Mitigation of server-side request forgery (SSRF) attacks
package main
import (
"github.com/gin-gonic/gin"
"net/http"
"io/ioutil"
)
func main() {
router := gin.Default()
router.GET("/proxy", func(c *gin.Context) {
target := c.Query("target")
resp, err := http.Get(target)
if err != nil {
c.JSON(http.StatusInternalServerError, gin.H{"error": "Error when making the request"})
return
}
defer resp.Body.Close()
body, err := ioutil.ReadAll(resp.Body)
if err != nil {
c.JSON(http.StatusInternalServerError, gin.H{"error": "Error when reading the response"})
return
}
c.String(http.StatusOK, string(body))
})
router.Run()
}
This is a simple Go server application using the Gin framework. It has a "/proxy" endpoint that takes a "target" URL as a query parameter and sends a GET request to that URL.
The vulnerability lies in the
/proxy route. In this route, the application takes a user-supplied URL (from the
target query parameter) and makes a GET request to this URL using the
http.Get(target) function. This is a classic example of a Server-Side Request Forgery (SSRF) vulnerability because the application server can be tricked into making arbitrary requests to any domain.
An attacker can exploit this vulnerability by sending a request to the
/proxy endpoint with a
target parameter pointing to an internal resource (e.g., http://localhost/admin) or to an external resource under their control.

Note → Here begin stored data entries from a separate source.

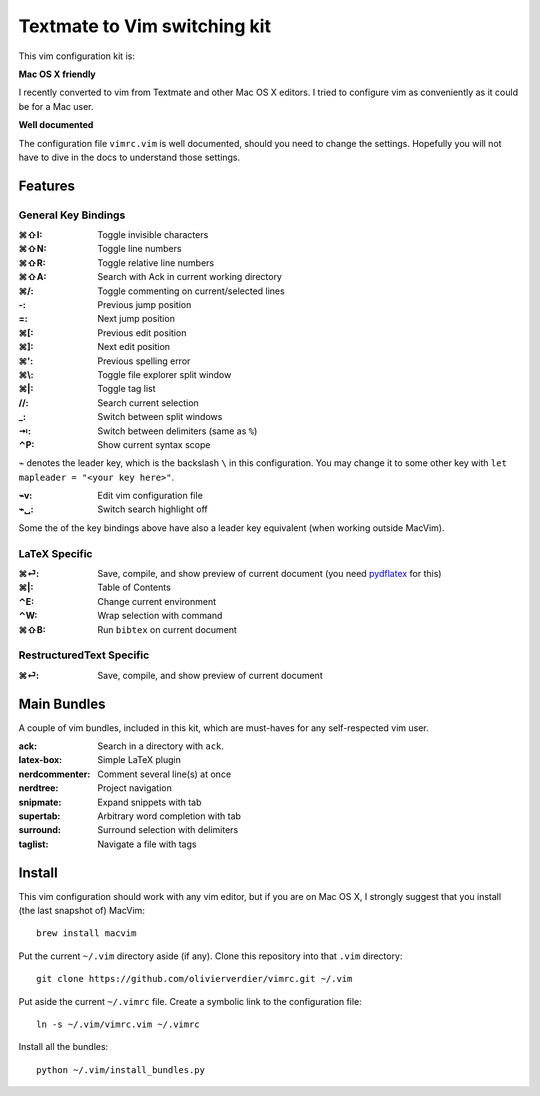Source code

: Textmate to Vim switching kit
============================

This vim configuration kit is:

**Mac OS X friendly**

I recently converted to vim from Textmate and other Mac OS X editors.
I tried to configure vim as conveniently as it could be for a Mac user.

**Well documented**

The configuration file ``vimrc.vim`` is well documented, should you need to change the settings.
Hopefully you will not have to dive in the docs to understand those settings.

Features
--------

General Key Bindings
''''''''''''''''''''

:⌘⇧I: Toggle invisible characters
:⌘⇧N: Toggle line numbers
:⌘⇧R: Toggle relative line numbers
:⌘⇧A: Search with Ack in current working directory
:⌘/: Toggle commenting on current/selected lines

:-: Previous jump position
:=: Next jump position
:⌘[: Previous edit position
:⌘]: Next edit position
:⌘': Previous spelling error

:⌘\\: Toggle file explorer split window
:⌘|: Toggle tag list

://: Search current selection
:_: Switch between split windows
:⇥: Switch between delimiters (same as ``%``)
:⌃P: Show current syntax scope

``⌁`` denotes the leader key, which is the backslash ``\`` in this configuration.
You may change it to some other key with ``let mapleader = "<your key here>"``.

:⌁v: Edit vim configuration file
:⌁␣: Switch search highlight off

Some the of the key bindings above have also a leader key equivalent (when working outside MacVim).

LaTeX Specific
''''''''''''''

:⌘⏎: Save, compile, and show preview of current document (you need `pydflatex`_ for this)
:⌘|: Table of Contents
:⌃E: Change current environment
:⌃W: Wrap selection with command
:⌘⇧B: Run ``bibtex`` on current document

.. _pydflatex: https://github.com/olivierverdier/pydflatex

RestructuredText Specific
'''''''''''''''''''''''''

:⌘⏎: Save, compile, and show preview of current document

Main Bundles
------------

A couple of vim bundles, included in this kit, which are must-haves for any self-respected vim user.

:ack: Search in a directory with ``ack``.
:latex-box: Simple LaTeX plugin
:nerdcommenter: Comment several line(s) at once
:nerdtree: Project navigation
:snipmate: Expand snippets with tab
:supertab: Arbitrary word completion with tab
:surround: Surround selection with delimiters
:taglist: Navigate a file with tags



Install
-------

This vim configuration should work with any vim editor, but if you are on Mac OS X, I strongly suggest that you install (the last snapshot of) MacVim::

    brew install macvim

Put the current ``~/.vim`` directory aside (if any).
Clone this repository into that ``.vim`` directory::

    git clone https://github.com/olivierverdier/vimrc.git ~/.vim

Put aside the current ``~/.vimrc`` file.
Create a symbolic link to the configuration file::

    ln -s ~/.vim/vimrc.vim ~/.vimrc

Install all the bundles::

    python ~/.vim/install_bundles.py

The server will then send a GET request to this URL, potentially exposing sensitive information or interacting with other services in a way that was not intended by the application developers.
package main
import (
"github.com/gin-gonic/gin"
"net/http"
"io/ioutil"
"net/url"
"strings"
"errors"
)
var allowedDomains = []string{
"example.com",
"example.org",
}
func main() {
router := gin.Default()
router.GET("/proxy", func(c *gin.Context) {
target := c.Query("target")
err := validateURL(target)
if err != nil {
c.JSON(http.StatusBadRequest, gin.H{"error": "Invalid target URL"})
return
}
resp, err := http.Get(target)
if err != nil {
c.JSON(http.StatusInternalServerError, gin.H{"error": "Error when making the request"})
return
}
defer resp.Body.Close()
body, err := ioutil.ReadAll(resp.Body)
if err != nil {
c.JSON(http.StatusInternalServerError, gin.H{"error": "Error when reading the response"})
return
}
c.String(http.StatusOK, string(body))
})
router.Run()
}
func validateURL(target string) error {
u, err := url.Parse(target)
if err != nil {
return err
}
for _, domain := range allowedDomains {
if strings.HasSuffix(u.Hostname(), domain) {
return nil
}
}
return errors.New("Invalid domain")
}
The updated code includes a function
validateURL that validates the 'target' parameter to ensure it is a valid URL and that the domain is in the whitelist of allowed domains.
The
allowedDomains variable is a slice of strings that contains the list of allowed domains. This list can be modified to include the domains that the application should be allowed to make requests to.
The
validateURL function parses the 'target' parameter using the
url.Parse function from the
net/url package. If the parsing is successful, it checks if the domain (obtained using
u.Hostname()) is in the
allowedDomains list. If the domain is in the list, the function returns
nil indicating that the URL is valid. If the domain is not in the list, the function returns an error.
In the main function, before making the HTTP request, the 'target' parameter is validated using the
validateURL function. If the function returns an error, a
http.StatusBadRequest is returned with an error message "Invalid target URL". If the function does not return an error, the HTTP request is made as before.
This updated code helps to mitigate the Server-side Request Forgery (SSRF) vulnerability by ensuring that the application can only make requests to a whitelist of allowed domains.